Blueprint has potential to catalyse science and research sector

Dr Cathy Foley

This week’s Blueprint for Critical Technologies has the potential to catalyse our science and research sector by using breakthrough science to deliver on the technologies that it sets out.

Australia is already strong in foundational research. And we have world-leading innovation and expertise in sectors such as cyber and data analytics, quantum and biotech.

The task now is to ensure we achieve the greatest impact. The accompanying Action Plan supports research and industry to come together to solve what are non-trivial scientific challenges in these sectors, and to develop the technologies and products that will secure Australia’s place in the deep-tech supply chain. This is a job that starts with science.

Although our exports are often measured as low in complexity, we have actually developed world-leading technologies in mining and agriculture, and we have the wherewithal for complex manufacturing. In agriculture, the adoption of digital technologies is moving fast, including robotics and geospatial monitoring. 

In critical minerals, we are extraordinarily well placed to extract and process rare earths using low-emissions and low-polluting techniques. Australian researchers have developed alternative mineral processing methods, including bioprocessing, that use minimal energy, water and chemical resources. This opportunity opens the way for Australia to engage more in the high-tech supply chain for components used in electronics and aeronautics, among other applications.

We’re also well-placed in cyber security, where researchers are, for example, developing systems to secure pacemakers against hacking and safeguard critical infrastructure such as our traffic control systems. 

Digital technologies, and specifically quantum, are at the heart of what’s to come.

Whether you learned the basics of computer programming via punch-cards in applied maths class, or through the modern language of apps, gaming and graphics, you are unlikely to have been taught about quantum. But that is about to change. I anticipate a functional quantum computer this decade. And it won’t be long before our kids can speak this language.

The first quantum revolution was based on the invention of the transistor and laser; now, we are entering the second quantum revolution, as we begin to control materials at the nanoscale. This will see the creation of sensors to detect what was previously undetectable, communications that are virtually unhackable, computers that are exponentially more powerful.

_Information supplied_
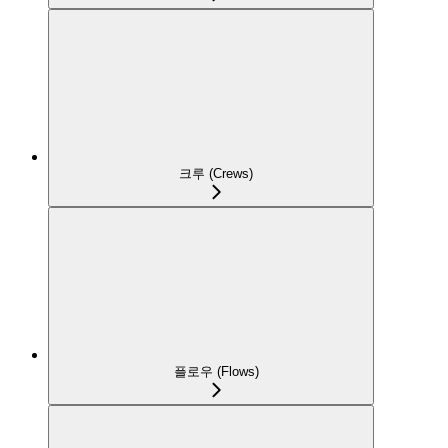
크루 (Crews)
플로우 (Flows)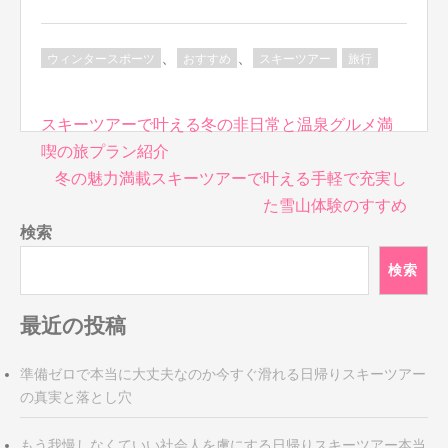
、
、
ウィンタースポーツ
おすすめ
スキーツアー
旅行
投
スキーツアーで叶える冬の非日常と温泉グルメ満
稿
喫の旅プラン紹介
ナ
冬の魅力満載スキーツアーで叶える手軽で充実し
ビ
た雪山体験のすすめ
ゲ
検索
ー
シ
検索
ョ
ン
最近の投稿
準備ゼロで本当に大丈夫なのか今すぐ滑れる日帰りスキーツアー
の真実と落とし穴
もう我慢しなくていい社会人を虜にする日帰りスキーツアー本当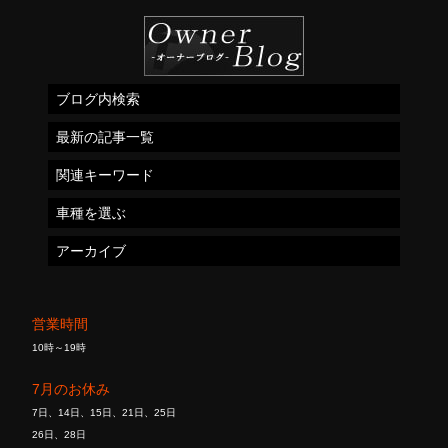
ブログ内検索
最新の記事一覧
関連キーワード
車種を選ぶ
アーカイブ
営業時間
10時～19時
7月のお休み
7日、14日、15日、21日、25日
26日、28日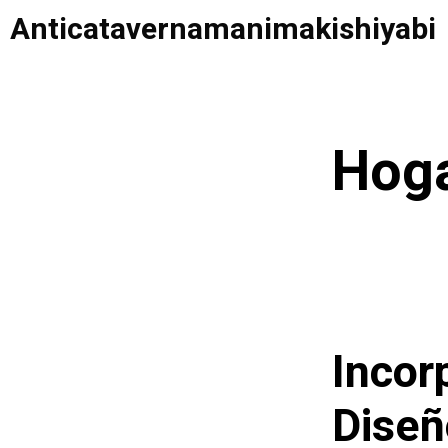
Saltar
Anticatavernamanimakishiyabi
al
contenido
Hog
Incor
Diseñ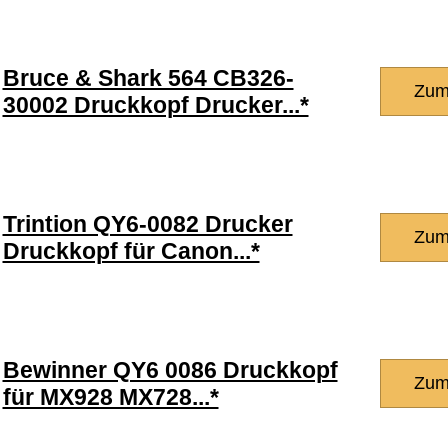
Bruce & Shark 564 CB326-
Zum
30002 Druckkopf Drucker...*
Trintion QY6-0082 Drucker
Zum
Druckkopf für Canon...*
Bewinner QY6 0086 Druckkopf
Zum
für MX928 MX728...*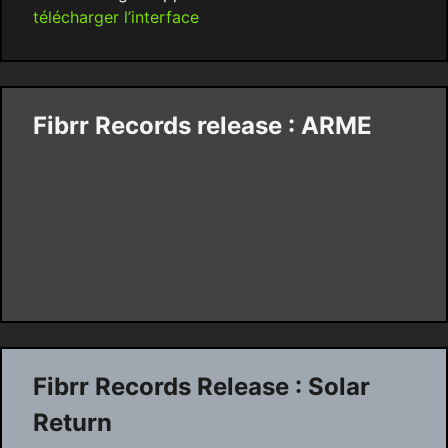
télécharger l’interface
Fibrr Records release : ARME
Fibrr Records Release : Solar
Return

_Your task_
Reproduce the opinion piece on the Blueprint for Critical Technologies above word for word, from its headline to its final sentence.

_The completed task_
Blueprint has potential to catalyse science and research sector

Dr Cathy Foley

This week’s Blueprint for Critical Technologies has the potential to catalyse our science and research sector by using breakthrough science to deliver on the technologies that it sets out.

Australia is already strong in foundational research. And we have world-leading innovation and expertise in sectors such as cyber and data analytics, quantum and biotech.

The task now is to ensure we achieve the greatest impact. The accompanying Action Plan supports research and industry to come together to solve what are non-trivial scientific challenges in these sectors, and to develop the technologies and products that will secure Australia’s place in the deep-tech supply chain. This is a job that starts with science.

Although our exports are often measured as low in complexity, we have actually developed world-leading technologies in mining and agriculture, and we have the wherewithal for complex manufacturing. In agriculture, the adoption of digital technologies is moving fast, including robotics and geospatial monitoring. 

In critical minerals, we are extraordinarily well placed to extract and process rare earths using low-emissions and low-polluting techniques. Australian researchers have developed alternative mineral processing methods, including bioprocessing, that use minimal energy, water and chemical resources. This opportunity opens the way for Australia to engage more in the high-tech supply chain for components used in electronics and aeronautics, among other applications.

We’re also well-placed in cyber security, where researchers are, for example, developing systems to secure pacemakers against hacking and safeguard critical infrastructure such as our traffic control systems. 

Digital technologies, and specifically quantum, are at the heart of what’s to come.

Whether you learned the basics of computer programming via punch-cards in applied maths class, or through the modern language of apps, gaming and graphics, you are unlikely to have been taught about quantum. But that is about to change. I anticipate a functional quantum computer this decade. And it won’t be long before our kids can speak this language.

The first quantum revolution was based on the invention of the transistor and laser; now, we are entering the second quantum revolution, as we begin to control materials at the nanoscale. This will see the creation of sensors to detect what was previously undetectable, communications that are virtually unhackable, computers that are exponentially more powerful.